__TO DO__. Output the entries exactly.

--- START ---

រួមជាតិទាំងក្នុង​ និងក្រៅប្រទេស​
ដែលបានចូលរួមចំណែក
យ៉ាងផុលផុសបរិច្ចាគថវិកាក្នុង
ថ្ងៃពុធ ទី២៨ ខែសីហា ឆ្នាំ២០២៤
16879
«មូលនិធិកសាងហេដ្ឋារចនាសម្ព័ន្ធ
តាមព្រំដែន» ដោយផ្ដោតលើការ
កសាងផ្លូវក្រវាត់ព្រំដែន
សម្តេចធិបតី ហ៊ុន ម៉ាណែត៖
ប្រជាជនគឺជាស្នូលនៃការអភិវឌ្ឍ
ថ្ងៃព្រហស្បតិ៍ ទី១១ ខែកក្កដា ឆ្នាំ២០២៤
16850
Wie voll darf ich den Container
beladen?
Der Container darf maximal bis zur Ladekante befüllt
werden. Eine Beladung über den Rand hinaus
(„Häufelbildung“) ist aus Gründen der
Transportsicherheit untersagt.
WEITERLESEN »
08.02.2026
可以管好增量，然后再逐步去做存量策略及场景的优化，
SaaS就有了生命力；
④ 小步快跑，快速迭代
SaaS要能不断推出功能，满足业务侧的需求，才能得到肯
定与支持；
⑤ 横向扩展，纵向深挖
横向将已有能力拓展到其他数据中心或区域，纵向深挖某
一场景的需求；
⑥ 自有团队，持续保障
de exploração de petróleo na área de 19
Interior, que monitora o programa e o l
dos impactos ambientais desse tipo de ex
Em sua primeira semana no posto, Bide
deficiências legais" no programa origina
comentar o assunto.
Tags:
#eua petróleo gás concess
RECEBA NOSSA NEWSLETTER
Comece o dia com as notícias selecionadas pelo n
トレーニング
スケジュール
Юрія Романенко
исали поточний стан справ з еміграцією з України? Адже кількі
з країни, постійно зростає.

--- END ---

__ANSWER BELOW__.
រួមជាតិទាំងក្នុង​ និងក្រៅប្រទេស​
ដែលបានចូលរួមចំណែក
យ៉ាងផុលផុសបរិច្ចាគថវិកាក្នុង
ថ្ងៃពុធ ទី២៨ ខែសីហា ឆ្នាំ២០២៤
16879
«មូលនិធិកសាងហេដ្ឋារចនាសម្ព័ន្ធ
តាមព្រំដែន» ដោយផ្ដោតលើការ
កសាងផ្លូវក្រវាត់ព្រំដែន
សម្តេចធិបតី ហ៊ុន ម៉ាណែត៖
ប្រជាជនគឺជាស្នូលនៃការអភិវឌ្ឍ
ថ្ងៃព្រហស្បតិ៍ ទី១១ ខែកក្កដា ឆ្នាំ២០២៤
16850
Wie voll darf ich den Container
beladen?
Der Container darf maximal bis zur Ladekante befüllt
werden. Eine Beladung über den Rand hinaus
(„Häufelbildung“) ist aus Gründen der
Transportsicherheit untersagt.
WEITERLESEN »
08.02.2026
可以管好增量，然后再逐步去做存量策略及场景的优化，
SaaS就有了生命力；
④ 小步快跑，快速迭代
SaaS要能不断推出功能，满足业务侧的需求，才能得到肯
定与支持；
⑤ 横向扩展，纵向深挖
横向将已有能力拓展到其他数据中心或区域，纵向深挖某
一场景的需求；
⑥ 自有团队，持续保障
de exploração de petróleo na área de 19
Interior, que monitora o programa e o l
dos impactos ambientais desse tipo de ex
Em sua primeira semana no posto, Bide
deficiências legais" no programa origina
comentar o assunto.
Tags:
#eua petróleo gás concess
RECEBA NOSSA NEWSLETTER
Comece o dia com as notícias selecionadas pelo n
トレーニング
スケジュール
Юрія Романенко
исали поточний стан справ з еміграцією з України? Адже кількі
з країни, постійно зростає.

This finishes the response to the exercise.